PLA1A antibodies show promising applications in organelle dynamics research:

• Mitochondrial morphology analysis:

  • PLA1A knockdown studies have revealed altered mitochondrial morphology during viral responses

  • Super-resolution microscopy with PLA1A antibodies can track real-time changes in mitochondrial networks

  • Multi-color imaging with organelle markers can reveal PLA1A trafficking between compartments

• Membrane contact site investigation:

  • PLA1A's role in modifying phospholipids may influence membrane contact sites between organelles

  • Proximity ligation assays using PLA1A antibodies can identify novel interacting proteins at these junctions

  • Combined immunoprecipitation and lipidomics approaches can identify local lipid environment changes

• Immune synapse dynamics:

  • Given PLA1A's role in immune signaling, antibodies can be used to track its recruitment to immune synapses

  • Live-cell imaging with fluorescently tagged antibody fragments could reveal dynamic behaviors

  • Correlative light-electron microscopy could provide ultrastructural context to PLA1A localization

These approaches expand PLA1A research beyond traditional protein detection toward understanding spatial and temporal dynamics in immune responses.

How might PLA1A research inform therapeutic approaches to viral infections?

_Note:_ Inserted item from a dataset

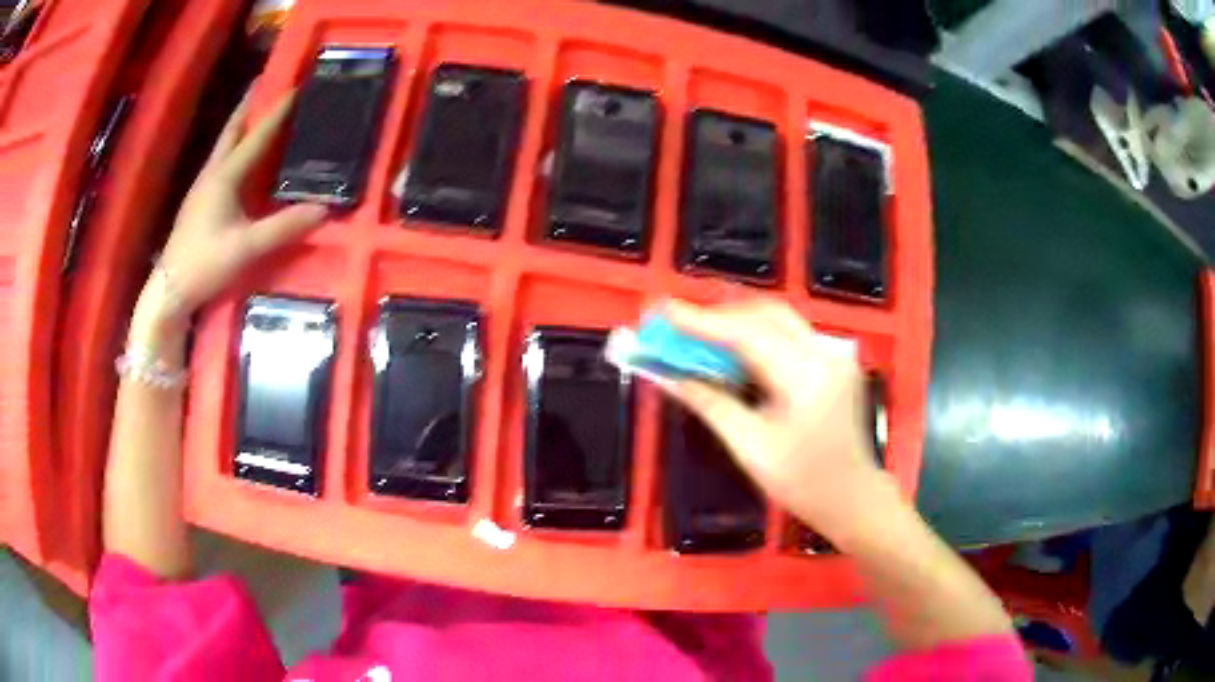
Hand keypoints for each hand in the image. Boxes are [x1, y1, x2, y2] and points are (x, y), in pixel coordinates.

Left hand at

PLA1A research offers several potential therapeutic avenues:

• Dual-targeting strategies:

  • PLA1A appears to play roles in both viral assembly (for HCV) and antiviral responses

  • Understanding this dual functionality could inform development of:

    • Small molecule modulators that enhance antiviral functions while inhibiting proviral activities

    • Targeted approaches that disrupt virus-specific interactions without compromising immune signaling

• Pathway-specific interventions:

  • PLA1A's position in the TBK1-dependent signaling pathway represents a potential intervention point

  • Therapeutic modulation might enhance broader innate immune responses without directly targeting viral components

  • This could provide advantages against viruses that rapidly develop resistance to direct-acting antivirals

• Biomarker development:

  • Changes in PLA1A expression or activation state during infection could serve as biomarkers for:

    • Disease progression

    • Treatment response

    • Immune activation status

  • Antibody-based diagnostics could facilitate monitoring these parameters in clinical settings

Expanding our understanding of PLA1A biology continues to reveal new opportunities for therapeutic intervention in viral infections.